Der Händler wurde am Mittwoch-Morgen aufgrund eines Haftbefehls des Amtsgerichts München
festgenommen. Er räumte die ihm zur Last gelegten Verkäufe der Chemikalien ein, gab
aber an, er habe nicht gewusst, dass er sich mit den Verkäufen strafbar mache. Am Donnerstag soll
ihm der Haftbefehl durch den Ermittlungsrichter eröffnet werden.
In Deutschland fanden die Ermittler bei mehr als 340 Durchsuchungen zahlreiche
Beweismittel.
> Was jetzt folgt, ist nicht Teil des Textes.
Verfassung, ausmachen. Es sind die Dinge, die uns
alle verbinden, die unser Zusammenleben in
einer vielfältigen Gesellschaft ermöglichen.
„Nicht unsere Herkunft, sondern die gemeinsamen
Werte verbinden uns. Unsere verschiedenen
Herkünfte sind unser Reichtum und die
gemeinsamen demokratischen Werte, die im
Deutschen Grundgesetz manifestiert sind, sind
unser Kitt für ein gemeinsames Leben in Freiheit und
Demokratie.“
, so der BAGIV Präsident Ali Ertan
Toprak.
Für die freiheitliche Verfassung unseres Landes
Dabei waren mehr als 1290 Polizeibeamte eingesetzt. Acht Personen
wurden in Bayern, Niedersachsen, Rheinland-Pfalz, Berlin und Schleswig-
Holstein festgenommen.
Im gesamten Verfahren konnten fünf Labore, in denen Rauschgifte hergestellt wurden, in Rheinland-Pfalz, Mecklenburg-Vorpommern, Niedersachsen,
Baden-Württemberg und Hamburg aufgefunden und sichergestellt werden.
Bei den Durchsuchungen außerhalb Bayerns wurden fast drei Liter GHB, mehr als 53 Liter GBL,
mehr als 1800 Gramm Amfetamin, sowie in zahlreichen Einzelfällen weitere Rauschgifte sichergestellt.
Daneben ergaben sich zahlreiche Hinweise auf andere Straftaten, zum Beispiel nach dem
Waffengesetz.
Insgesamt richteten sich die Durchsuchungsmaßnahmen im Ermittlungsverfahren der
Staatsanwaltschaft München II gegen 284 Personen im Bundesgebiet, davon 77 aus Bayern.
In Bayern fanden insgesamt 150 Durchsuchungen statt; dabei waren mehr als 600 Beamte
eingesetzt.
Die Kriminalbeamten konnten allein in Bayern rund 25 Gramm Kokain, fast ein Kilo Amfetamin,
sowie Kleinmengen an verschiedenen anderen Drogen sicherstellen.
In Fürth bedrohte der 22jährige Wohnungsinhaber die Einsatzkräfte mit einem Gasrevolver.
Die Situation konnte jedoch durch das umsichtige Verhalten der Polizeibeamten geklärt
werden. In seiner Wohnung wurden Chemikalien sichergestellt.
Eine gut ausgestattete Aufzuchtanlage mit Cannabispflanzen konnte in Ingolstadt bei einem
38jährigen Mann sichergestellt werden.